**TEXT SEGMENT:**
▼
# biggest beach shark !



## lucas_shane (Mar 9, 2009)

hey guys i was hopeing i could get yall to post up your biggest shark that you have caught off the beach ! 
heck for that matter just post up all of the beach pictures !!

thanks
luke


----------



## Wolf6151 (Jun 13, 2005)

I've never caught a shark from the beach but I've seen the video of a 12 ft. Tiger shark that was caught and released from the beach.


----------



## iwanashark (Jul 13, 2009)

not the biggest but the meanest! bull shark last year.


----------



## aggiemulletboy (May 31, 2006)

I didn't used to carry a camera with me that often, but here a few. Not all are the surf. None are that large that I have pictures of. The small bull shark in the surf came from really early season too. Every fish we caught had remoras attached. Hooked a really good size shark that spit the hook. He danced for us before he came off though.


----------



## Chief317 (Apr 4, 2010)




----------



## lucas_shane (Mar 9, 2009)

thanks guys. ive only ever caught pups from the sand !


----------



## Cody C (May 15, 2009)

Here's a beast 

I don't shark fish from land, so this is the biggest I've caught in the surf :brew:
Fiesty lil bugger, hit the lure under him!


----------



## Fishin-Inc (May 27, 2004)

*sharkin*

The main issue with catching a larger shark is getting a bait beyond the wade guts. Yakin a bait past the 3rd bar will bring up your percentages.
Just walking out and dropping a bait into the 2nd gut will catch fish but quality sharks just don't show as often as you would like.

You really need to get a bait beyond the breakers. I would rather have 1 rod out deep than walking out 3 all day!

I don't care what bait you're using, braid or mono. 14/0 or 20/0 hooks.
Get that bait out deeper.

Play on!


----------



## fireman23 (Aug 17, 2010)

this is my biggest beach shark so far im new to shark fishing in the surf but im hooked now


----------



## REELING 65 (Aug 18, 2009)

Before I moved over here from Florida. I was looking at some fishing info from the TX Parks and Wildlife site. I saw a Mako shark that was caught right from the beach. I think it was Galveston. I mean over 6ft or bigger..wish I had the pic. I will go look later.:biggrin:


----------



## aggiemulletboy (May 31, 2006)

REELING 65 said:


> Before I moved over here from Florida. I was looking at some fishing info from the TX Parks and Wildlife site. I saw a Mako shark that was caught right from the beach. I think it was Galveston. I mean over 6ft or bigger..wish I had the pic. I will go look later.:biggrin:


They catch them down on PINS I believe. Also had a big dead female mako wash up in the bay near A&M CC.


----------



## Garzas23 (Aug 11, 2010)

Those are some nice sharks!! What is the best way to rig up your line and hook for shark fishing? Just drop leaders or wat?


----------



## Garzas23 (Aug 11, 2010)

Those are sum nice sharks!! Wat is the best way to rig up your fishing line and hook? Jus drop leaders or wat??


----------



## mullethead00 (May 31, 2010)

Agree with Fish-Inc. 300yd + is a minimum for me. I prefer live bait (8-12") on 20/0. If there's weed in the water, don't even bother.


----------



## Fishin-Inc (May 27, 2004)
▲
**GIVEN MATERIAL:**
▼
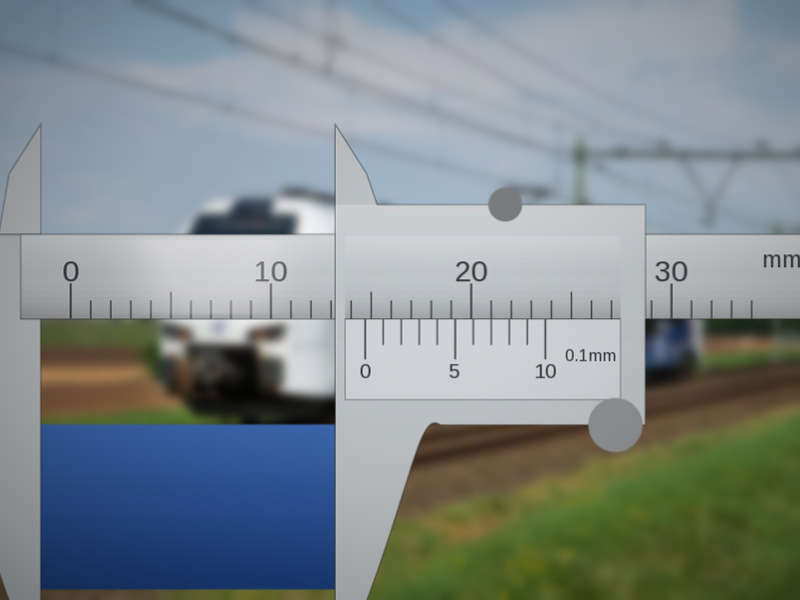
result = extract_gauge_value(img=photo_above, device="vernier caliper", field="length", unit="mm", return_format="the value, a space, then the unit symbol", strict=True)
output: 14.7 mm
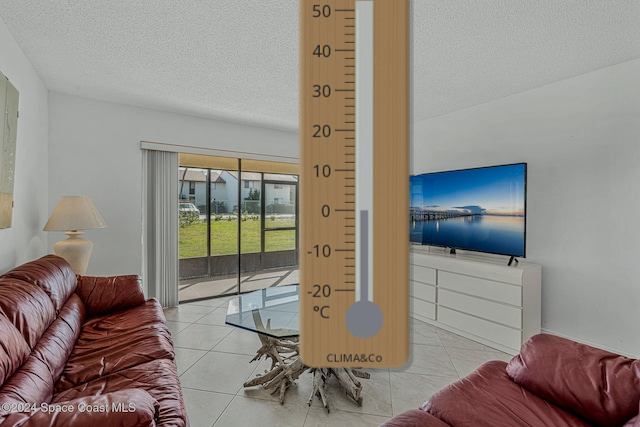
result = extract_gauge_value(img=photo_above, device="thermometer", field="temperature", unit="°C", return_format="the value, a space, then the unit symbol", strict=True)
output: 0 °C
▲
**ACTIVITY:** Please finish out the next part of the beach shark fishing thread, picking up right after its last line. The listing stands apart from the beach shark thread and is its own material.

**ANSWER FOR THIS EXERCISE:**
*Read up*



Garzas23 said:


> Those are sum nice sharks!! Wat is the best way to rig up your fishing line and hook? Jus drop leaders or wat??


Most of what you are asking is posted up on this board. It really has some great information. Most are using a carolina type rig or a fish finder rig.
Many variances and opinions.

I prefer mono and a 14" section of cable, but I use alot of straight 250-400# mono to a 12/0 -14/0 circle on casting rods. I think it gets more bites than cable. But someday I'll loose another Big fish.

Read up and post reports and enjoy. Welcome


----------



## iwanashark (Jul 13, 2009)

mullethead00 said:


> Agree with Fish-Inc. 300yd + is a minimum for me. I prefer live bait (8-12") on 20/0. If there's weed in the water, don't even bother.


x's 2. further the better, fresher the better.


----------



## marlin50lrs (Apr 12, 2010)

No pics anymore but the biggest I landed from the beach was a 9'7" tiger. Lost one that was at least 12' that cut me off on the pilings at Bob Hall Pier. 10 or 12 years ago I lost a fish that took off running with a 40# bait. Not going to mention what the bait was....but that was in my crazy days!


----------



## ranger-370 (Jul 13, 2010)

*Good shark!*



fireman23 said:


> this is my biggest beach shark so far im new to shark fishing in the surf but im hooked now


I will be more than happy if I can get one that big next week. These are some great shark photos you all posted. Thanks!
Ranger:cheers:


----------



## fireman23 (Aug 17, 2010)

yeah ill be out at the slp monday and tuesday trying my luck with the sharks cant wait till monday


----------



## troutless (Feb 17, 2006)

Biggest shark from the beach was a 4ft Blacktip, and the biggest from a yak 51/2 Spinner shark.


----------



## Bay Gal (Jun 1, 2004)

These were a couple years ago when we enjoyed the Shark Rodeo. Sure was fun fishing times...


----------



## PasadenaMan (Dec 5, 2007)

Nice one. Did you release it?


----------



## iridered2003 (Dec 12, 2005)

*got you all beat.*

heres one my wife caught a few years ago just of the beach front on the westend of the seawall. it went 12in and about 1/2lbs


----------



## byrontx (Aug 24, 2006)

You may want to check out Oz's website. I know he has caught some huge sharks. A 12' Mako and a large Lemon from the beach on PINS. He used to work for Nick at Breakaway and maybe still does.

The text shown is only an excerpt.